Anche sul versante prettamente medico-farmacologico alcune recenti esperienze in campo neurobiologico fanno ben sperare. Da un lato sono da sottolineare le ricerche sulle sostanze neuromodulatrici e neurotrasmettitrici, cioè su quelle sostanze chimiche essenziali per la trasmissione degli stimoli dalle cellule sensoriali alle fibre nervose o da un neurone all'altro. Tali ricerche hanno permesso recentemente di individuare con una certa precisione quali siano le sostanze coinvolte nell'attivazione della sensazione uditiva e quali siano le modificazioni a loro carico in alcune patologie uditive.

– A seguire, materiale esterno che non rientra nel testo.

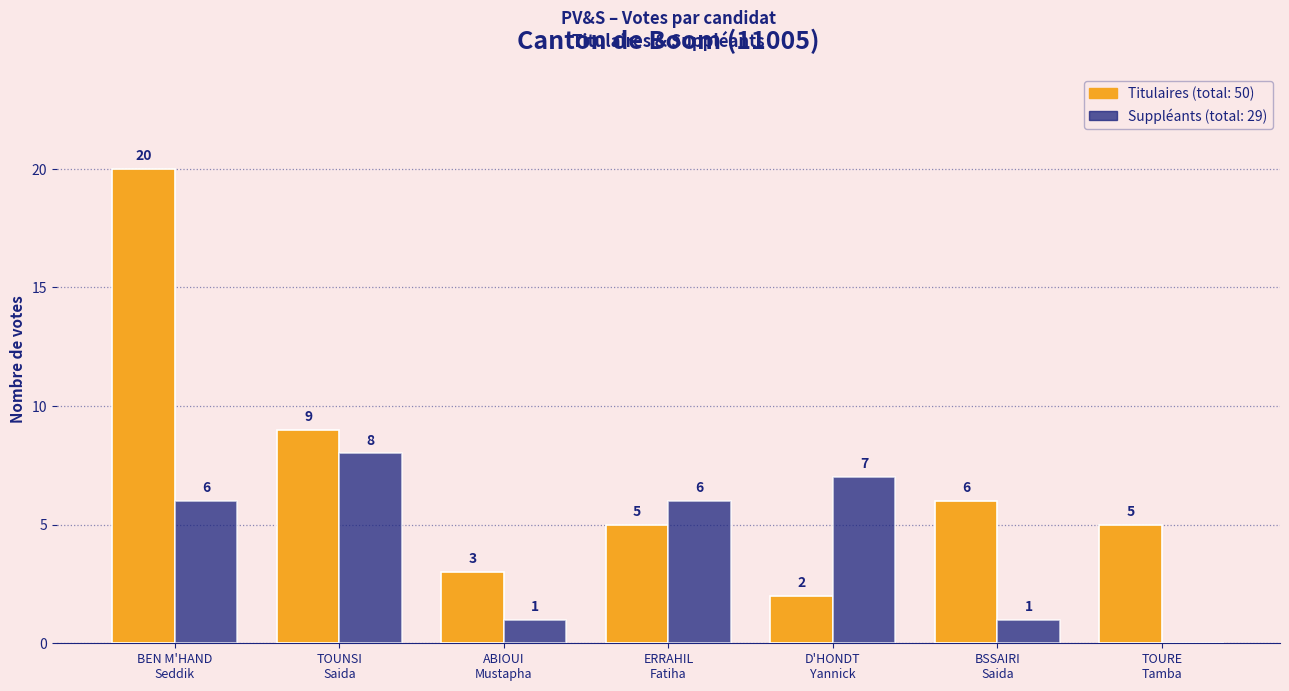

What is the greatest value displayed?

20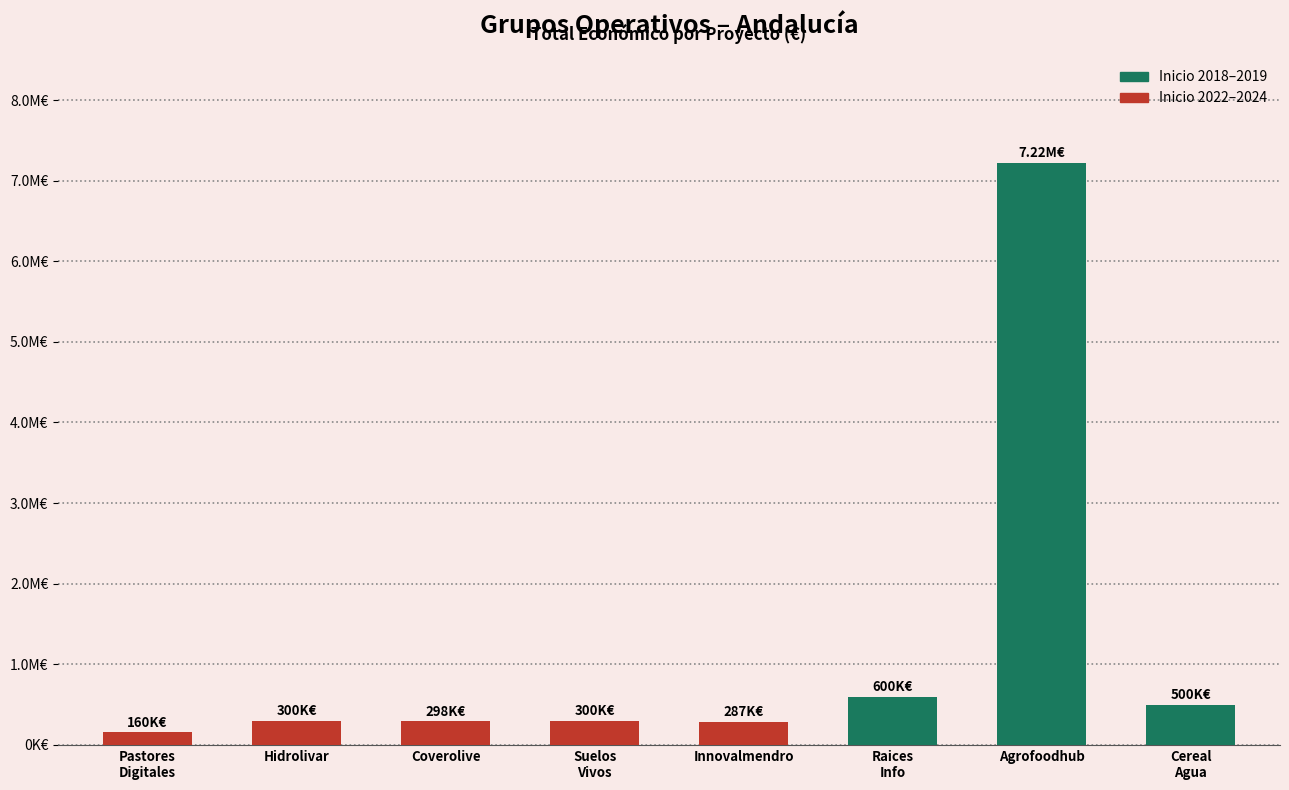

Are the bars grouped side by side (vs. stacked)?

No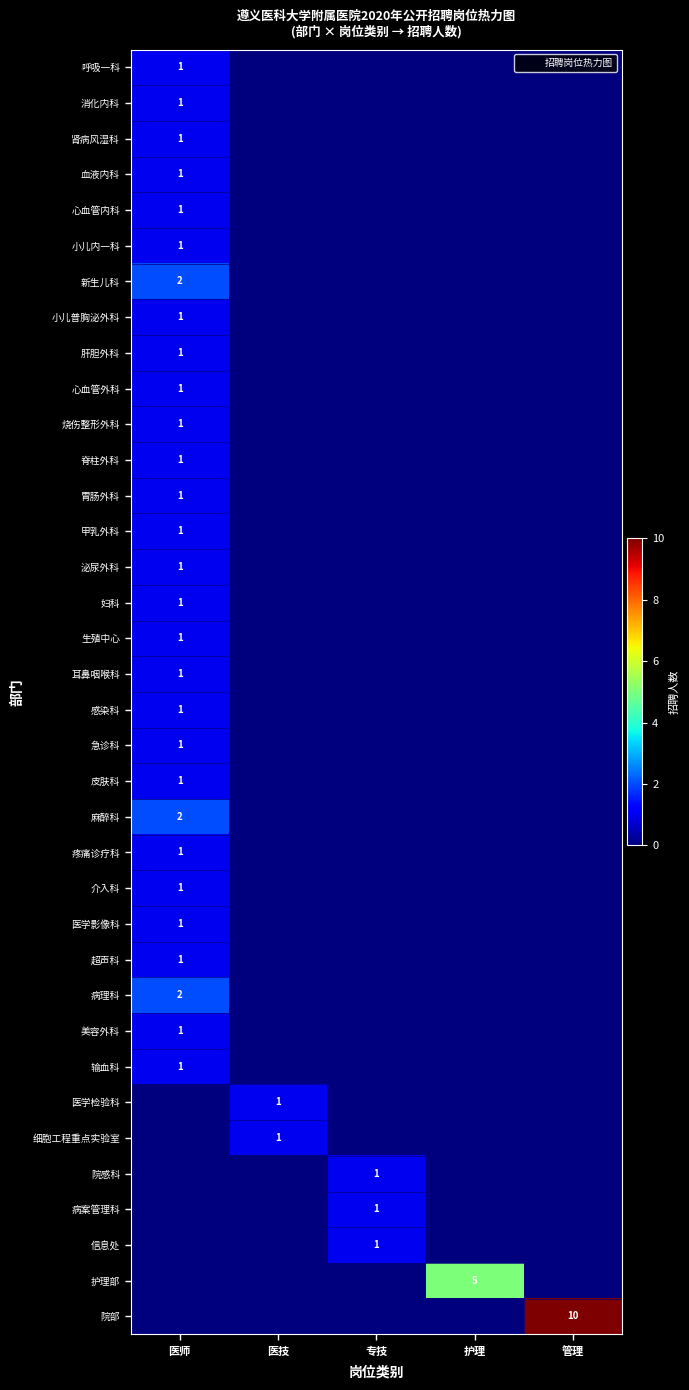

True or false: 医学检验科 has a value of -1 at 管理.

False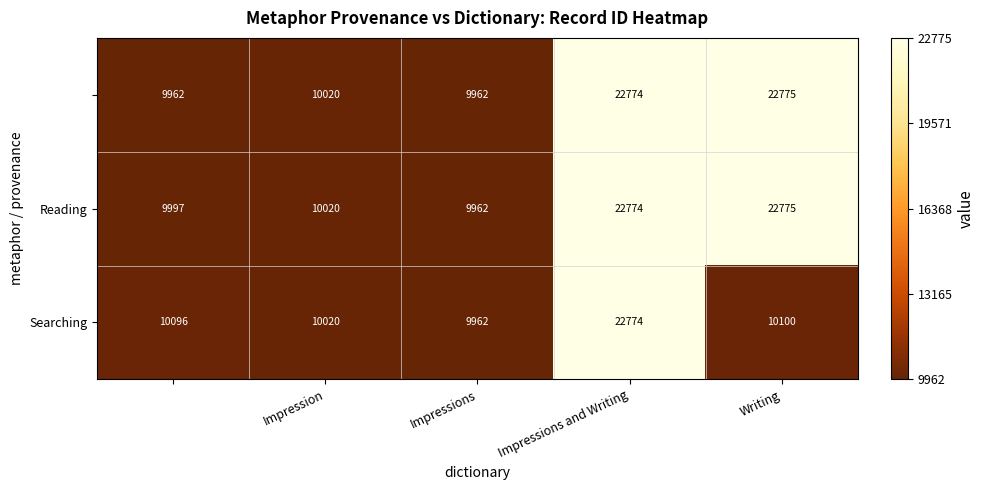

What is the smallest value displayed?

9962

È realisticamente ipotizzabile che alcuni tipi di acufene possano essere legati ad un'alterazione di tali sostanze a livello delle sinapsi uditive e pertanto siano definibili come acufeni sinaptici cocleari (vedi quanto già sopra riportato): in tali casi un trattamento farmacologico specifico può essere preso in considerazione, anche se con la necessaria prudenza e cautela.

Oggi sono sempre più frequenti le segnalazioni scientifiche sui vistosi processi di deterioramento ossidativo e di rapido invecchiamento delle cellule uditive, proprio in quanto sede di metabolismo molto attivo e, parallelamente, sono già disponibili dati scientifici sul benefico effetto biologico di sostegno esercitato sui tessuti uditivi danneggiati o disfunzionanti da particolari sostanze antiossidanti ed anti radicali liberi. L'aspetto farmacologico viene adeguatamente preso in considerazione nei protocolli medici specialistici ma il successo è sempre condizionato dal raggiungimento dell'obiettivo riabilitativo.